Finally some good news on performance. After tweaking of the prefetch
strategies, I got the following test numbers on PostgreSQL, fetching/
prefetching a few thousands of objects (smaller number of milliseconds
means faster processing) :
(disjoint)
n:1 ... M6 ...... 51 ms
n:1 ... trunk ... 45 ms
(joint)
n:1 ... M6 ...... 100 ms
n:1 ... trunk ... 45 ms
(disjoint)
1:n ... M6 ...... 100 ms
1:n ... trunk ... 54 ms
(disjoint)
n:m ... M6 ...... 54 ms
n:m ... trunk ... 51 ms
So the trunk code significantly improves on 3.0M6 when prefetching to-
many and joint to-ones relationships, and somewhat improves on other
cases (within a margin of error I guess).
Andrus
On Sep 7, 2009, at 8:53 AM, Andrus Adamchik wrote:
Been thinking about the new prefetching model some more and found a
glaring performance hole - the most common N:1 prefetch case will
result in a cartesian product processing in memory. E.g. if one
Artist has 3 Paintings, and the Paintings are fetched with Artist
prefetch, the Artist DB data will be read repeatedly 3 times. The
result will be correct - 3 Paintings all pointing to a single Artist
object, however processing will be much slower.
Now will be making another pass over the code to restore the old
prefetch strategy for N:1 relationships. Hopefully the resulting
code will be tighter than it used to be.
Andrus
On Sep 6, 2009, at 9:43 PM, Andrus Adamchik wrote:
Good to have a little time again to hack Cayenne internals.
Just committed a pretty big change to the prefetching algorithm
motivated by CAY-1250 bug report. So combining prefetching and
inheritance now works 100%.
One visible effect of this change is that all disjoint prefetch
queries will now include the ID's of the source side of the
prefetch relationship and a mandatory join to the source entity. In
return for this small inefficiency (increased result set size...

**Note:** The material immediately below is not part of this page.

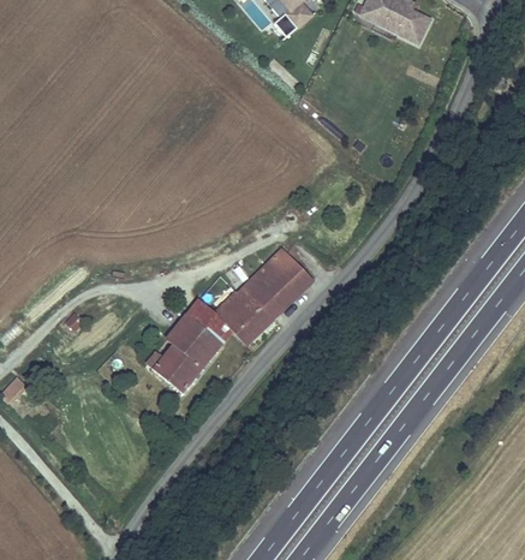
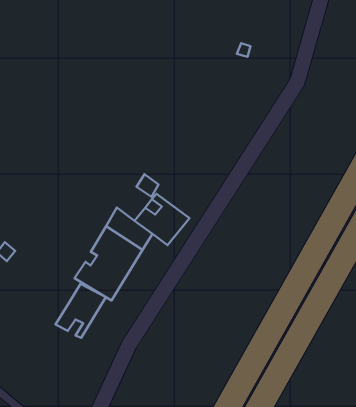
building: [243,248,314,318] -> none
building: none -> [56,284,106,338]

hopefully most ID's are small), we get a bunch of benefits, main
one being the ability to process related fetched objects in a
consistent manner regardless of the relationship semantics (1..1,
1..N, N..M). This strategy was used before for flattened
relationships, now it is used for everything. On the other hand
this change allowed to optimize some related cases, so all in all,
there may be no performance penalty.
It is still possible to go back and optimize it further to prevent
the addition of the extra columns to the resultset in some cases
(e.g. if both joined FK and PK are present in the result, only
fetch one of them), I wish we could do that in some central
location (like SelectTranslator) instead of writing endless if/else
in the prefetch processing code.
Now the prefetch code is easier to make sense of, with fewer if/
else. And I am planning to refactor it further.
Also I came very close to fixing the biggest remaining limitation
of disjoint prefetching:
https://issues.apache.org/jira/browse/CAY-1025
Andrus